Self-supervised Visual Reinforcement Learning with Object-centric Representations
This work is significant for autonomous agents operating in complex, multi-object environments by providing a more structured and disentangled observation space for skill acquisition.
This paper addresses the challenge of acquiring diverse skills for autonomous agents from high-dimensional, unstructured observations, particularly in multi-object environments. The authors propose using object-centric representations learned with a compositional generative world model, which, when combined with goal-conditioned attention policies, enables the agent to discover and learn useful skills for compositional tasks.
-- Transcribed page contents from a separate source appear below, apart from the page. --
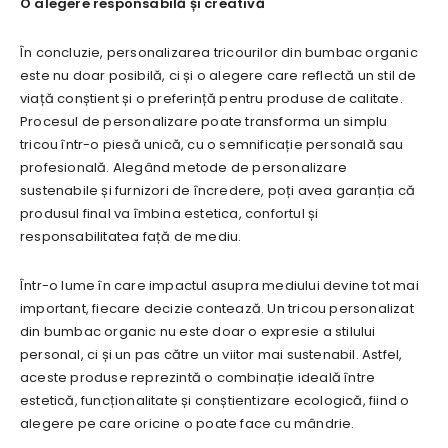
O alegere responsabilă și creativă
În concluzie, personalizarea tricourilor din bumbac organic
este nu doar posibilă, ci și o alegere care reflectă un stil de
viață conștient și o preferință pentru produse de calitate.
Procesul de personalizare poate transforma un simplu
tricou într-o piesă unică, cu o semnificație personală sau
profesională. Alegând metode de personalizare
sustenabile și furnizori de încredere, poți avea garanția că
produsul final va îmbina estetica, confortul și
responsabilitatea față de mediu.
Într-o lume în care impactul asupra mediului devine tot mai
important, fiecare decizie contează. Un tricou personalizat
din bumbac organic nu este doar o expresie a stilului
personal, ci și un pas către un viitor mai sustenabil. Astfel,
aceste produse reprezintă o combinație ideală între
estetică, funcționalitate și conștientizare ecologică, fiind o
alegere pe care oricine o poate face cu mândrie.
Autonomous agents need large repertoires of skills to act reasonably on new tasks that they have not seen before. However, acquiring these skills using only a stream of high-dimensional, unstructured, and unlabeled observations is a tricky challenge for any autonomous agent. Previous methods have used variational autoencoders to encode a scene into a low-dimensional vector that can be used as a goal for an agent to discover new skills. Nevertheless, in compositional/multi-object environments it is difficult to disentangle all the factors of variation into such a fixed-length representation of the whole scene. We propose to use object-centric representations as a modular and structured observation space, which is learned with a compositional generative world model. We show that the structure in the representations in combination with goal-conditioned attention policies helps the autonomous agent to discover and learn useful skills. These skills can be further combined to address compositional tasks like the manipulation of several different objects.